At least 12,000 people in the New York City area are living in unheated, Sandy-damaged homes, despite the respiratory and cardiovascular risks associated with doing so, and the risks extend to those assisting the recovery efforts. Employees of a company hired to clean mold from Sandy-damaged NYCHA buildings aren't given the proper safety equipment to do their jobs. The Daily News reports that Belchor is hiring day laborers off the street and giving them only paper masks to protect themselves from the hazardous fumes, when OSHA requires full-body suits and masks with respirators.
“We have to move all the slime and the sludge that was stinking, and all we had was (paper) masks," one worker at the Ocean Bay Houses in the Rockaways said. "They said it was sufficient. They never trained us on this." Another worker said, "We felt like coal miners down there."

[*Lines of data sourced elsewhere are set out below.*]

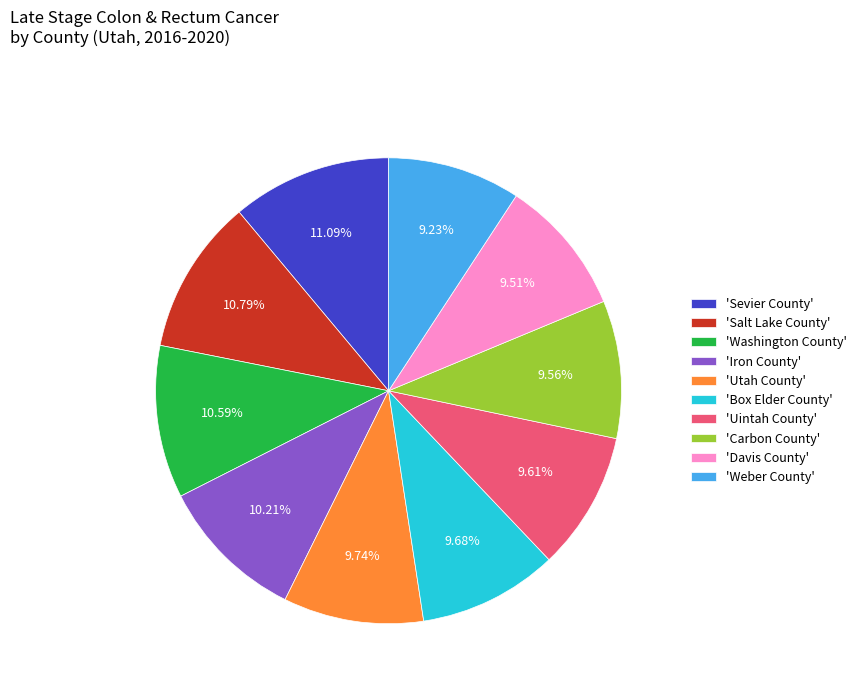

Does any single category account for the majority?

No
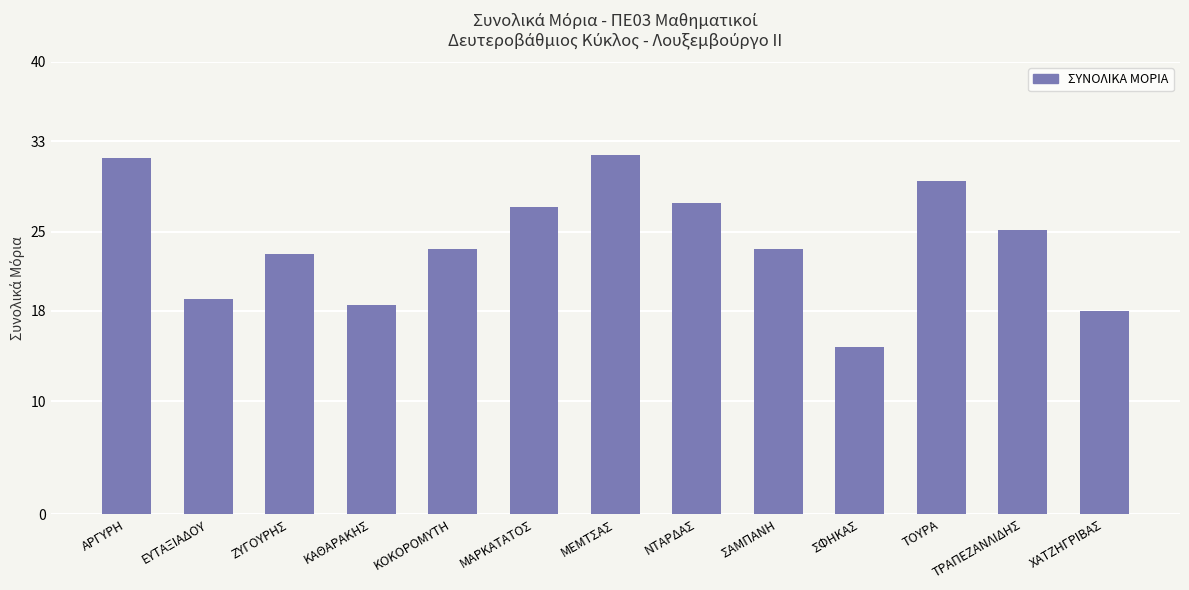

What is the difference between the maximum and minimum values?

17.0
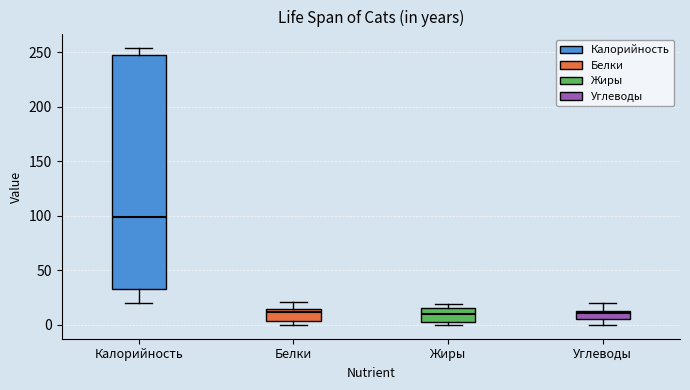

Which box is the tallest, from its lower edge to its upper edge?

Калорийность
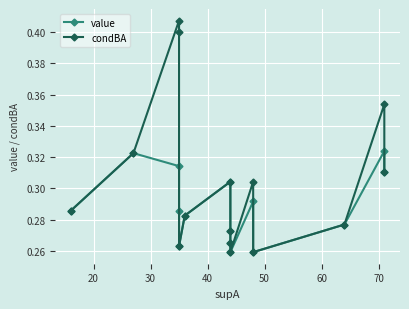

Which has a higher value, 50 or 20?

20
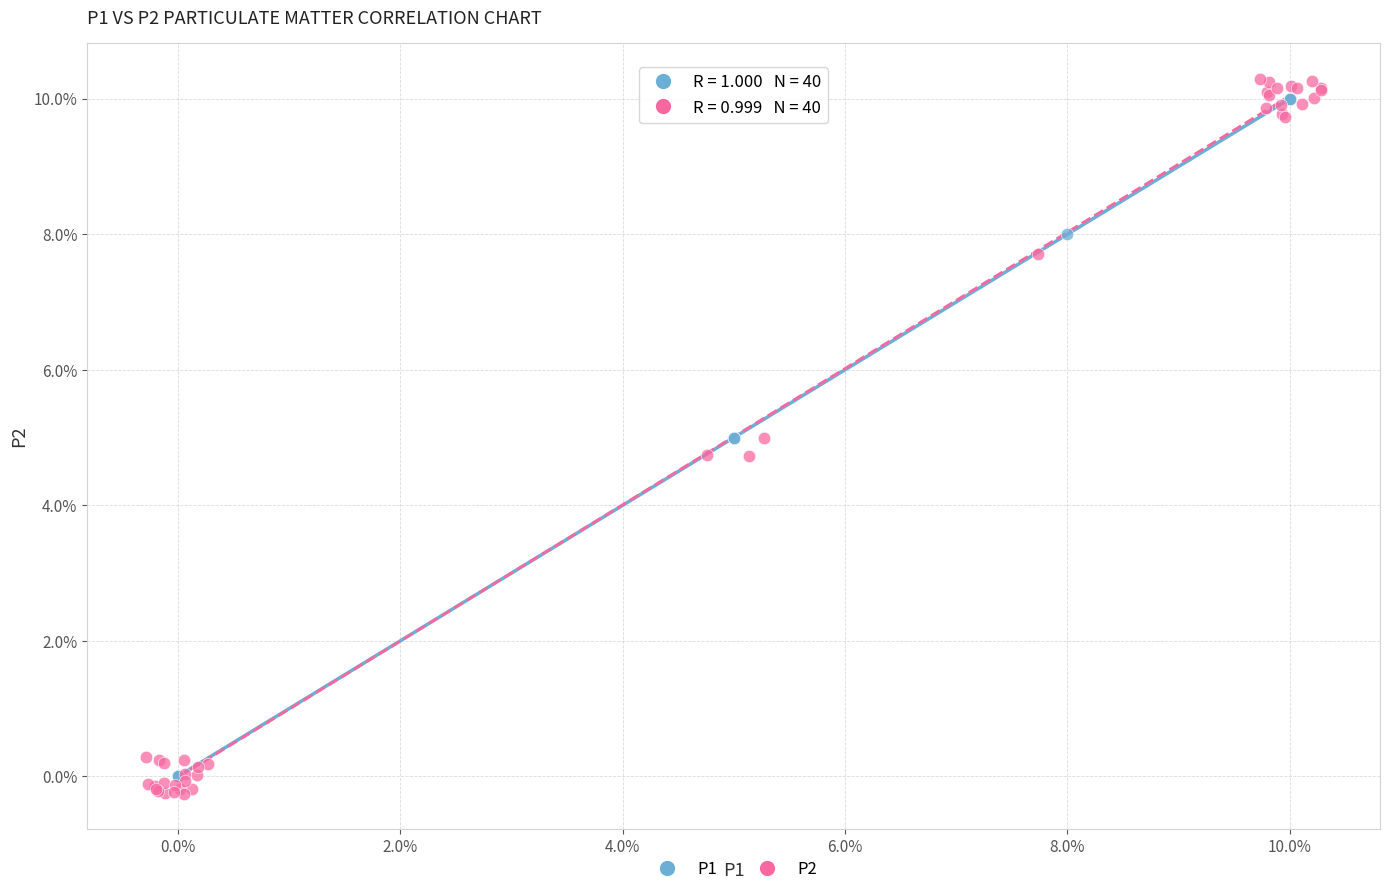

Which series reaches the minimum Y coordinate?

P2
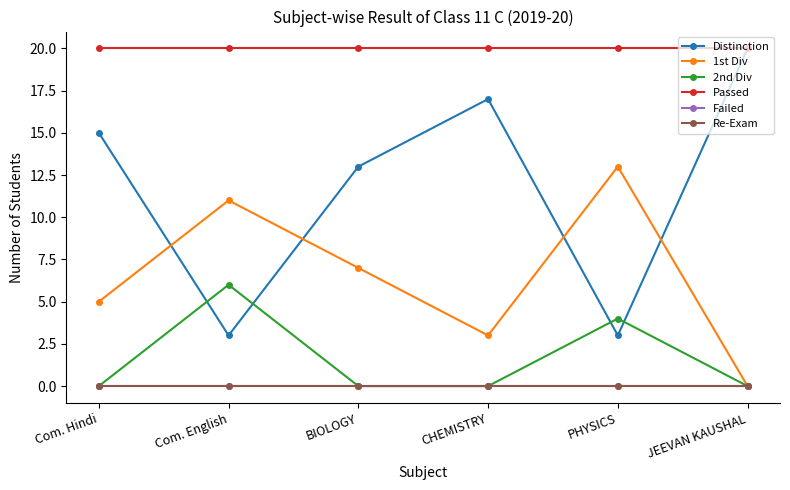

Does the chart have visible grid lines?

No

The chemical used to remove and disinfect the mold, called Microban, "burns your throat and your eyes" after long periods of exposure, according to those who have worked with it. OSHA inspected 2,215 work sites by Friday and noted that one in three were working in hazardous conditions. An OSHA spokesman said that Belchor was "addressing" the issues, and a NYCHA spokeswoman called Belchor "experienced" and expressed confidence in their ability to provide a safe environment for their workers, who are getting paid $28 an hour.
The DOH notes [PDF] that living in frigid, damp homes "increase[s] the risk of heart attacks and stroke," and the number of people seeking treatment in emergency rooms for respiratory issues is double what it was last November. The AP spoke with 57-year-old John Frawley, who has been living in his powerless, freezing home in the Rockaways because all the hotels are booked and he'd rather not seek out a shelter. "I've been coughing like crazy…I can't stay here much longer."